In 2015 Marine Le Pen was tried and acquitted for incitement to racial hatred after comparing Muslims praying in the streets of Paris to the Nazi occupation. The same year, she retweeted videos of executions carried out by ISIS as a comment about the brutality of that regime. For this faux pas she was in court again in 2018 with a recommendation that she be admitted for psychiatric testing. “This regime,” she said, “is really starting to scare me.”

The French run presidential elections using a knockout system, with a first round of voting followed by a runoff between the two remaining candidates. The rebranded Front National performed well enough in the 2017 election—winning 21.3% of the first-round vote against current president Emmanuel Macron’s 24%—to make the French chattering classes choke over their salade de géziers.

Le Pen is being taken very seriously by a nervous establishment before the 2022 election, and her popularity is a litmus test for European politics. She is a genuine conservative, and for all their history of radical revolutions and Paris Communes, a solid swathe of France remains both conservative and fiercely nationalistic.

France is famously an agricultural nation, and its produce has a dual role. Wine accounts for 15% of agricultural revenue but is also an emblem of France, part of national mythology, and its producers want to keep it that way. When I last spent time in France, in Vaucluse, a southern region and home to Côtes du Rhône and Châteauneuf-du-Pape wines, my father knew several of the local vignerons, who shared not just a profession, but also a mutual set of traditions and genealogy. These are people whose daughters marry their neighbors’ sons. They appreciate immigrants, but seasonally, to pick grapes at harvest before returning to Bulgaria. These wine-growers also vote for Le Pen.

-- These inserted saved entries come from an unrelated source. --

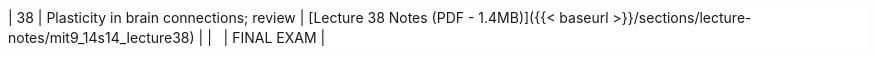 | 38 | Plasticity in brain connections; review | [Lecture 38 Notes (PDF - 1.4MB)]({{< baseurl >}}/sections/lecture-notes/mit9_14s14_lecture38) |
| &nbsp; | FINAL EXAM |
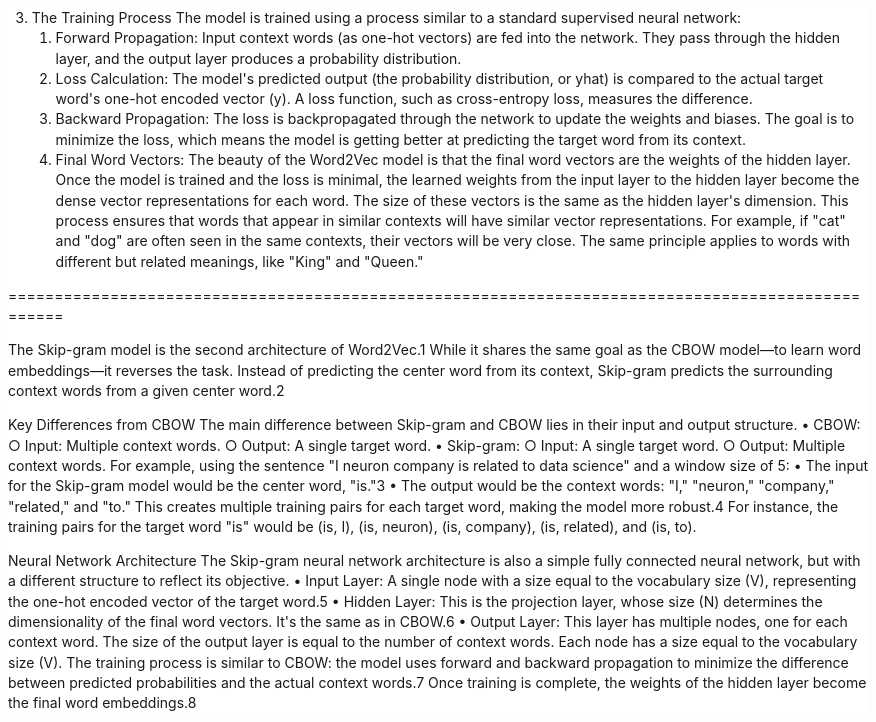 3. The Training Process
The model is trained using a process similar to a standard supervised neural network:
	1. Forward Propagation: Input context words (as one-hot vectors) are fed into the network. They pass through the hidden layer, and the output layer produces a probability distribution.
	2. Loss Calculation: The model's predicted output (the probability distribution, or yhat​) is compared to the actual target word's one-hot encoded vector (y). A loss function, such as cross-entropy loss, measures the difference.
	3. Backward Propagation: The loss is backpropagated through the network to update the weights and biases. The goal is to minimize the loss, which means the model is getting better at predicting the target word from its context.
	4. Final Word Vectors: The beauty of the Word2Vec model is that the final word vectors are the weights of the hidden layer. Once the model is trained and the loss is minimal, the learned weights from the input layer to the hidden layer become the dense vector representations for each word. The size of these vectors is the same as the hidden layer's dimension.
This process ensures that words that appear in similar contexts will have similar vector representations. For example, if "cat" and "dog" are often seen in the same contexts, their vectors will be very close. The same principle applies to words with different but related meanings, like "King" and "Queen."


==================================================================================================


The Skip-gram model is the second architecture of Word2Vec.1 While it shares the same goal as the CBOW model—to learn word embeddings—it reverses the task. Instead of predicting the center word from its context, Skip-gram predicts the surrounding context words from a given center word.2

Key Differences from CBOW
The main difference between Skip-gram and CBOW lies in their input and output structure.
	• CBOW:
		○ Input: Multiple context words.
		○ Output: A single target word.
	• Skip-gram:
		○ Input: A single target word.
		○ Output: Multiple context words.
For example, using the sentence "I neuron company is related to data science" and a window size of 5:
	• The input for the Skip-gram model would be the center word, "is."3
	• The output would be the context words: "I," "neuron," "company," "related," and "to."
This creates multiple training pairs for each target word, making the model more robust.4 For instance, the training pairs for the target word "is" would be (is, I), (is, neuron), (is, company), (is, related), and (is, to).

Neural Network Architecture
The Skip-gram neural network architecture is also a simple fully connected neural network, but with a different structure to reflect its objective.
	• Input Layer: A single node with a size equal to the vocabulary size (V), representing the one-hot encoded vector of the target word.5
	• Hidden Layer: This is the projection layer, whose size (N) determines the dimensionality of the final word vectors. It's the same as in CBOW.6
	• Output Layer: This layer has multiple nodes, one for each context word. The size of the output layer is equal to the number of context words. Each node has a size equal to the vocabulary size (V).
The training process is similar to CBOW: the model uses forward and backward propagation to minimize the difference between predicted probabilities and the actual context words.7 Once training is complete, the weights of the hidden layer become the final word embeddings.8
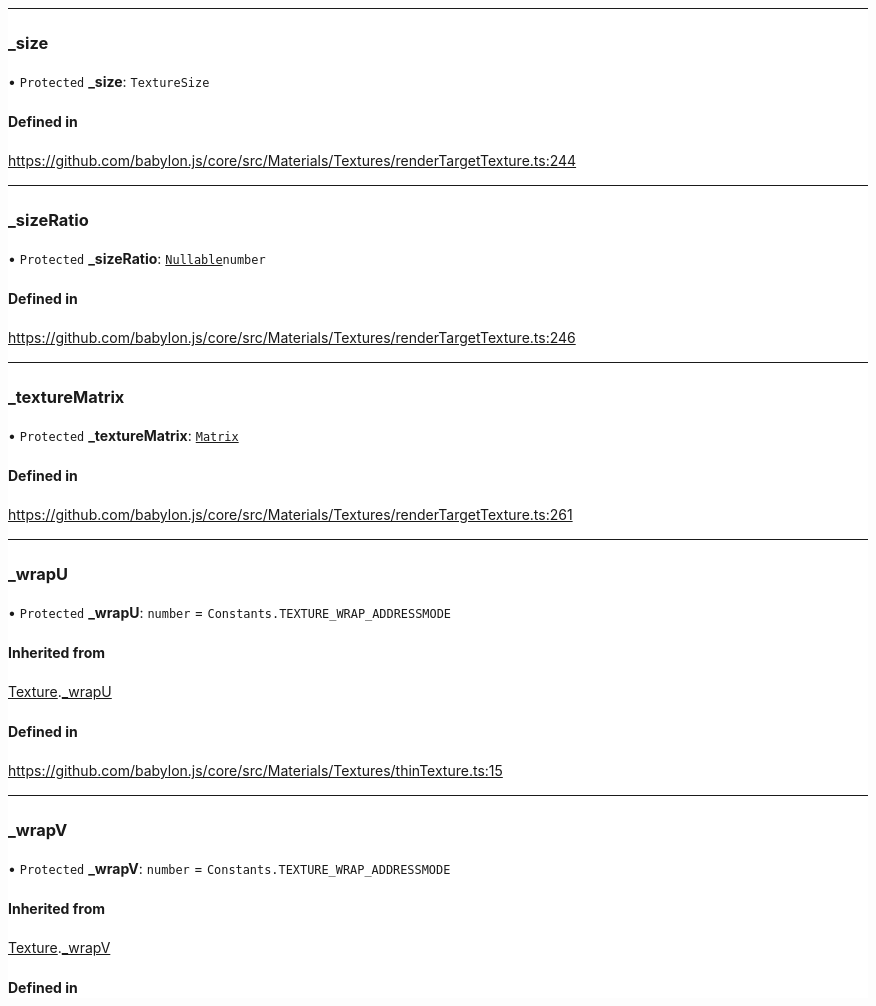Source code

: ___

### \_size

• `Protected` **\_size**: `TextureSize`

#### Defined in

https://github.com/babylon.js/core/src/Materials/Textures/renderTargetTexture.ts:244

___

### \_sizeRatio

• `Protected` **\_sizeRatio**: [`Nullable`](../modules.md#nullable)`number`

#### Defined in

https://github.com/babylon.js/core/src/Materials/Textures/renderTargetTexture.ts:246

___

### \_textureMatrix

• `Protected` **\_textureMatrix**: [`Matrix`](Matrix.md)

#### Defined in

https://github.com/babylon.js/core/src/Materials/Textures/renderTargetTexture.ts:261

___

### \_wrapU

• `Protected` **\_wrapU**: `number` = `Constants.TEXTURE_WRAP_ADDRESSMODE`

#### Inherited from

[Texture](Texture.md).[_wrapU](Texture.md#_wrapu)

#### Defined in

https://github.com/babylon.js/core/src/Materials/Textures/thinTexture.ts:15

___

### \_wrapV

• `Protected` **\_wrapV**: `number` = `Constants.TEXTURE_WRAP_ADDRESSMODE`

#### Inherited from

[Texture](Texture.md).[_wrapV](Texture.md#_wrapv)

#### Defined in
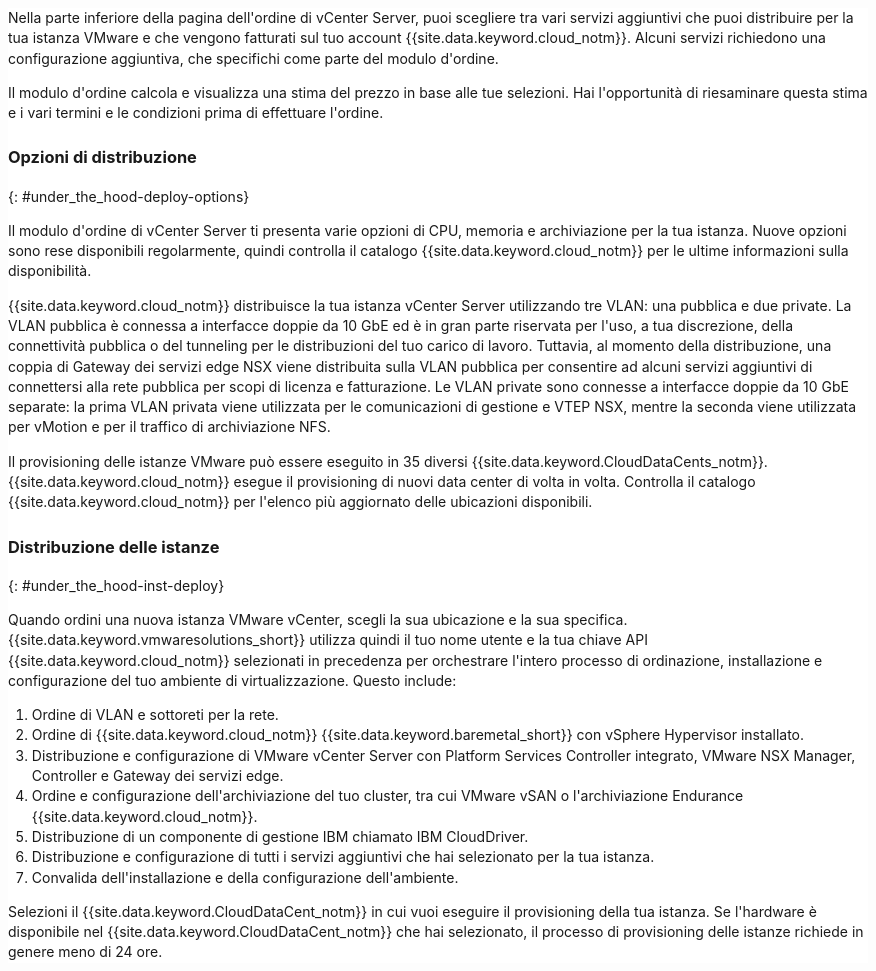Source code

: Nella parte inferiore della pagina dell'ordine di vCenter Server, puoi scegliere tra vari servizi aggiuntivi che puoi distribuire per la tua istanza VMware e che vengono fatturati sul tuo account {{site.data.keyword.cloud_notm}}. Alcuni servizi richiedono una configurazione aggiuntiva, che specifichi come parte del modulo d'ordine.

Il modulo d'ordine calcola e visualizza una stima del prezzo in base alle tue selezioni. Hai l'opportunità di riesaminare questa stima e i vari termini e le condizioni prima di effettuare l'ordine.

### Opzioni di distribuzione
{: #under_the_hood-deploy-options}

Il modulo d'ordine di vCenter Server ti presenta varie opzioni di CPU, memoria e archiviazione per la tua istanza. Nuove opzioni sono rese disponibili regolarmente, quindi controlla il catalogo {{site.data.keyword.cloud_notm}} per le ultime informazioni sulla disponibilità.

{{site.data.keyword.cloud_notm}} distribuisce la tua istanza vCenter Server utilizzando tre VLAN: una pubblica e due private. La VLAN pubblica è connessa a interfacce doppie da 10 GbE ed è in gran parte riservata per l'uso, a tua discrezione, della connettività pubblica o del tunneling per le distribuzioni del tuo carico di lavoro. Tuttavia, al momento della distribuzione, una coppia di Gateway dei servizi edge NSX viene distribuita sulla VLAN pubblica per consentire ad alcuni servizi aggiuntivi di connettersi alla rete pubblica per scopi di licenza e fatturazione. Le VLAN private sono connesse a interfacce doppie da 10 GbE separate: la prima VLAN privata viene utilizzata per le comunicazioni di gestione e VTEP NSX, mentre la seconda viene utilizzata per vMotion e per il traffico di archiviazione NFS.

Il provisioning delle istanze VMware può essere eseguito in 35 diversi {{site.data.keyword.CloudDataCents_notm}}. {{site.data.keyword.cloud_notm}} esegue il provisioning di nuovi data center di volta in volta. Controlla il catalogo {{site.data.keyword.cloud_notm}} per l'elenco più aggiornato delle ubicazioni disponibili.

### Distribuzione delle istanze
{: #under_the_hood-inst-deploy}

Quando ordini una nuova istanza VMware vCenter, scegli la sua ubicazione e la sua specifica. {{site.data.keyword.vmwaresolutions_short}} utilizza quindi il tuo nome utente e la tua chiave API {{site.data.keyword.cloud_notm}} selezionati in precedenza per orchestrare l'intero processo di ordinazione, installazione e configurazione del tuo ambiente di virtualizzazione. Questo include:

1. Ordine di VLAN e sottoreti per la rete.
2. Ordine di {{site.data.keyword.cloud_notm}} {{site.data.keyword.baremetal_short}} con vSphere Hypervisor installato.
3. Distribuzione e configurazione di VMware vCenter Server con Platform Services Controller integrato, VMware NSX Manager, Controller e Gateway dei servizi edge.
4. Ordine e configurazione dell'archiviazione del tuo cluster, tra cui VMware vSAN o l'archiviazione Endurance {{site.data.keyword.cloud_notm}}.
5. Distribuzione di un componente di gestione IBM chiamato IBM CloudDriver.
6. Distribuzione e configurazione di tutti i servizi aggiuntivi che hai selezionato per la tua istanza.
7. Convalida dell'installazione e della configurazione dell'ambiente.

Selezioni il {{site.data.keyword.CloudDataCent_notm}} in cui vuoi eseguire il provisioning della tua istanza. Se l'hardware è disponibile nel {{site.data.keyword.CloudDataCent_notm}} che hai selezionato, il processo di provisioning delle istanze richiede in genere meno di 24 ore.
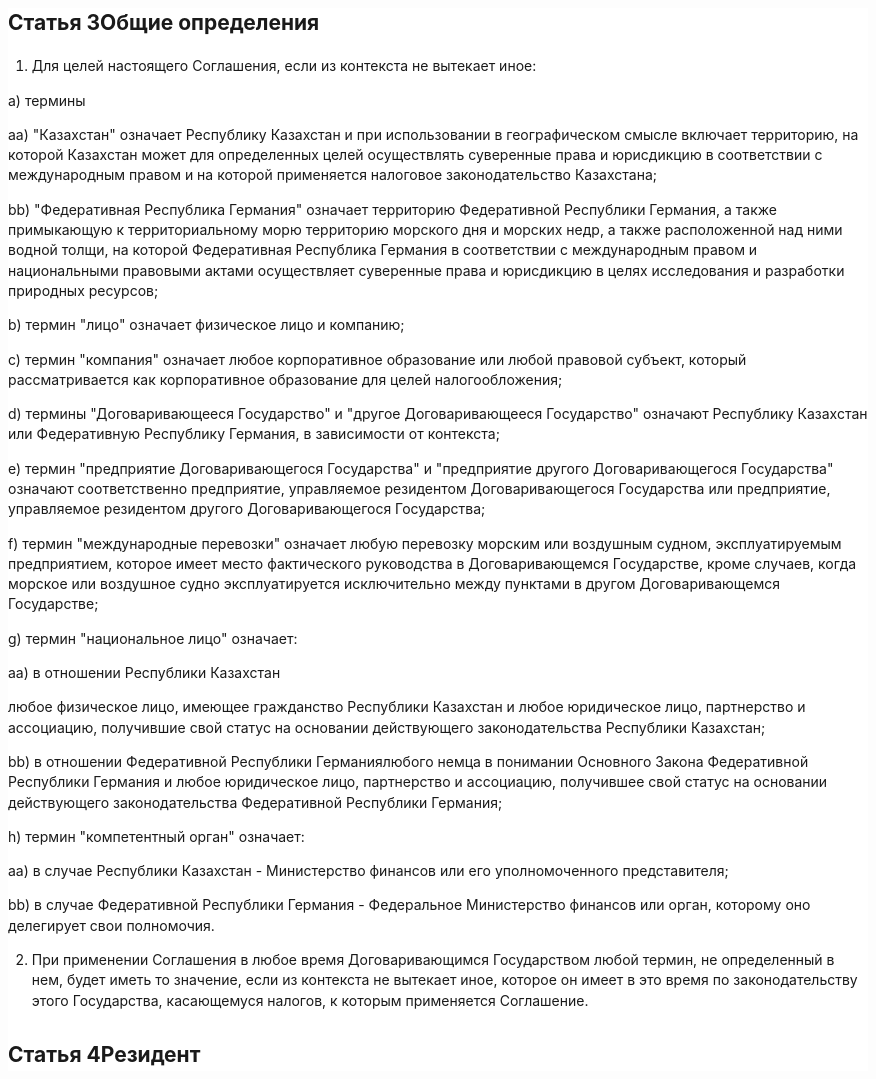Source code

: ## Статья 3Общие определения

1. Для целей настоящего Соглашения, если из контекста не вытекает иное:

а) термины

аа) "Казахстан" означает Республику Казахстан и при использовании в географическом смысле включает территорию, на которой Казахстан может для определенных целей осуществлять суверенные права и юрисдикцию в соответствии с международным правом и на которой применяется налоговое законодательство Казахстана;

bb) "Федеративная Республика Германия" означает территорию Федеративной Республики Германия, а также примыкающую к территориальному морю территорию морского дня и морских недр, а также расположенной над ними водной толщи, на которой Федеративная Республика Германия в соответствии с международным правом и национальными правовыми актами осуществляет суверенные права и юрисдикцию в целях исследования и разработки природных ресурсов;

b) термин "лицо" означает физическое лицо и компанию;

с) термин "компания" означает любое корпоративное образование или любой правовой субъект, который рассматривается как корпоративное образование для целей налогообложения;

d) термины "Договаривающееся Государство" и "другое Договаривающееся Государство" означают Республику Казахстан или Федеративную Республику Германия, в зависимости от контекста;

е) термин "предприятие Договаривающегося Государства" и "предприятие другого Договаривающегося Государства" означают соответственно предприятие, управляемое резидентом Договаривающегося Государства или предприятие, управляемое резидентом другого Договаривающегося Государства;

f) термин "международные перевозки" означает любую перевозку морским или воздушным судном, эксплуатируемым предприятием, которое имеет место фактического руководства в Договаривающемся Государстве, кроме случаев, когда морское или воздушное судно эксплуатируется исключительно между пунктами в другом Договаривающемся Государстве;

g) термин "национальное лицо" означает:

аа) в отношении Республики Казахстан

любое физическое лицо, имеющее гражданство Республики Казахстан и любое юридическое лицо, партнерство и ассоциацию, получившие свой статус на основании действующего законодательства Республики Казахстан;

bb) в отношении Федеративной Республики Германиялюбого немца в понимании Основного Закона Федеративной Республики Германия и любое юридическое лицо, партнерство и ассоциацию, получившее свой статус на основании действующего законодательства Федеративной Республики Германия;

h) термин "компетентный орган" означает:

аа) в случае Республики Казахстан - Министерство финансов или его уполномоченного представителя;

bb) в случае Федеративной Республики Германия - Федеральное Министерство финансов или орган, которому оно делегирует свои полномочия.

2. При применении Соглашения в любое время Договаривающимся Государством любой термин, не определенный в нем, будет иметь то значение, если из контекста не вытекает иное, которое он имеет в это время по законодательству этого Государства, касающемуся налогов, к которым применяется Соглашение.

## Статья 4Резидент
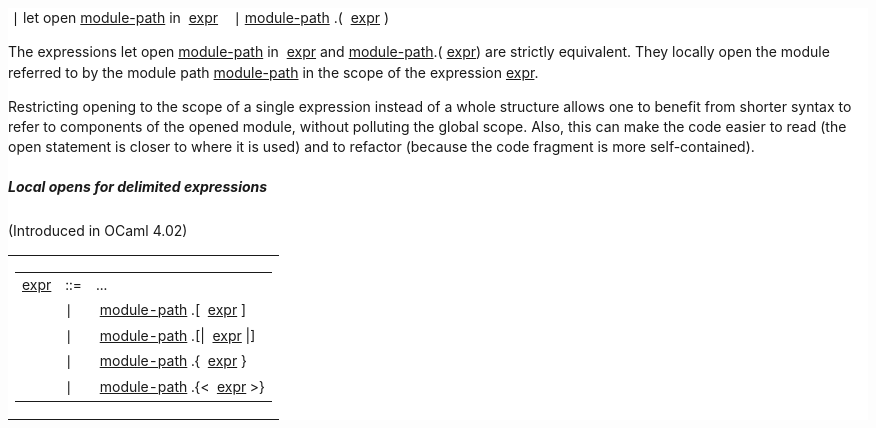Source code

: <tr><td class="c021">&nbsp;</td><td class="c018">∣</td><td class="c020">&nbsp;<span class="c007">let</span>&nbsp;<span class="c007">open</span>&nbsp;<a class="syntax" href="names.html#module-path"><span class="c013">module-path</span></a>&nbsp;<span class="c007">in</span>&nbsp;&nbsp;<a class="syntax" href="expr.html#expr"><span class="c013">expr</span></a>
&nbsp;</td></tr>
<tr><td class="c021">&nbsp;</td><td class="c018">∣</td><td class="c020">&nbsp;<a class="syntax" href="names.html#module-path"><span class="c013">module-path</span></a>&nbsp;<span class="c007">.(</span>&nbsp;&nbsp;<a class="syntax" href="expr.html#expr"><span class="c013">expr</span></a>&nbsp;<span class="c007">)</span>
</td></tr>
</tbody></table></td></tr>
</tbody></table><p>The expressions
<span class="c004"><span class="c006">let</span> <span class="c006">open</span></span> <a class="syntax" href="names.html#module-path"><span class="c013">module-path</span></a> <span class="c007">in</span> &nbsp;<a class="syntax" href="expr.html#expr"><span class="c013">expr</span></a>
and
<a class="syntax" href="names.html#module-path"><span class="c013">module-path</span></a><span class="c007">.(</span>&nbsp;<a class="syntax" href="expr.html#expr"><span class="c013">expr</span></a><span class="c007">)</span> are strictly equivalent. They
locally open the module referred to by the module path <a class="syntax" href="names.html#module-path"><span class="c013">module-path</span></a> in
the scope of the expression <a class="syntax" href="expr.html#expr"><span class="c013">expr</span></a>.</p><p>Restricting opening to the scope of a single expression instead of a
whole structure allows one to benefit from shorter syntax to refer to
components of the opened module, without polluting the global
scope. Also, this can make the code easier to read (the open statement is
closer to where it is used) and to refactor (because the code
fragment is more self-contained).</p>
<h5 class="paragraph" id="sec225">Local opens for delimited expressions</h5>
<p> (Introduced in OCaml 4.02)</p><table class="display dcenter"><tbody><tr class="c022"><td class="dcell"><table class="c001 cellpading0"><tbody><tr><td class="c021">
<a class="syntax" href="expr.html#expr"><span class="c013">expr</span></a></td><td class="c018">::=</td><td class="c020">
...
&nbsp;</td></tr>
<tr><td class="c021">&nbsp;</td><td class="c018">∣</td><td class="c020">&nbsp;<a class="syntax" href="names.html#module-path"><span class="c013">module-path</span></a>&nbsp;<span class="c007">.[</span>&nbsp;&nbsp;<a class="syntax" href="expr.html#expr"><span class="c013">expr</span></a>&nbsp;<span class="c007">]</span>
&nbsp;</td></tr>
<tr><td class="c021">&nbsp;</td><td class="c018">∣</td><td class="c020">&nbsp;<a class="syntax" href="names.html#module-path"><span class="c013">module-path</span></a>&nbsp;<span class="c007">.[|</span>&nbsp;&nbsp;<a class="syntax" href="expr.html#expr"><span class="c013">expr</span></a>&nbsp;<span class="c007">|]</span>
&nbsp;</td></tr>
<tr><td class="c021">&nbsp;</td><td class="c018">∣</td><td class="c020">&nbsp;<a class="syntax" href="names.html#module-path"><span class="c013">module-path</span></a>&nbsp;<span class="c007">.{</span>&nbsp;&nbsp;<a class="syntax" href="expr.html#expr"><span class="c013">expr</span></a>&nbsp;<span class="c007">}</span>
&nbsp;</td></tr>
<tr><td class="c021">&nbsp;</td><td class="c018">∣</td><td class="c020">&nbsp;<a class="syntax" href="names.html#module-path"><span class="c013">module-path</span></a>&nbsp;<span class="c007">.{&lt;</span>&nbsp;&nbsp;<a class="syntax" href="expr.html#expr"><span class="c013">expr</span></a>&nbsp;<span class="c007">&gt;}</span>
</td></tr>
</tbody></table></td></tr>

Now, with the next presidential election just a year away, Le Pen’s next tilt at the top job in the world’s seventh-largest economy has had a familiar effect on political opposition everywhere, as her opponents triangulate and try to ascertain which of her ideas can be adapted for their own use without scaring the horses. President Macron, for example, recently withdrew his support for a Muslim politician pictured in a hijab on local election flyers. But this is low scoring, and Le Pen has support from bigger hitters.

The first of a brace of letters to the Macron administration, and warning of impending civil war, came from retired army generals. They were dismissed by both government and media as yesterday’s men, but when a letter from serving French military personnel followed, Le Pen wasted no time extending a welcome to the armed forces as a potential voting bloc.

Next, when a poll showed the majority of French police following suit and expressing support for Le Pen, France’s political fixers began to realize that the next election might not revolve around convincing some péquenades (sort of French for “hicks”) that Muslim immigration is just what France needs, but whose side the forces of law and order would take in any civil conflict. Those same forces have spoken with Gallic bluntness about their main concern: Islam.

France has around a 9% Muslim population, but small numbers can do big things. In Europe, Muslims tend to ghettoize an urban area, bolster it with immigrants, impose sharia law slowly but surely, take local council seats, form their own parties, and so add another jigsaw piece to the caliphate. Retired head civil servant Philippe Lazar did suggest changing the timing of elections to prevent undesirable results. But that was not to stop the Islamists. That was to stop Le Pen. The E.U. is petrified at the thought of Madame Présidente.

Marine Le Pen has to be very careful. She knows the threat of Islamism, but has learned from her father’s rhetorical rough stuff, the almost total media hatred for her, and her appearance before the French politburo, that you have to speak softly but carry a big stick. She has also been vocal about the French equivalent to the Trumpian “swamp,” and 2022 could see the return of Madame Guillotine.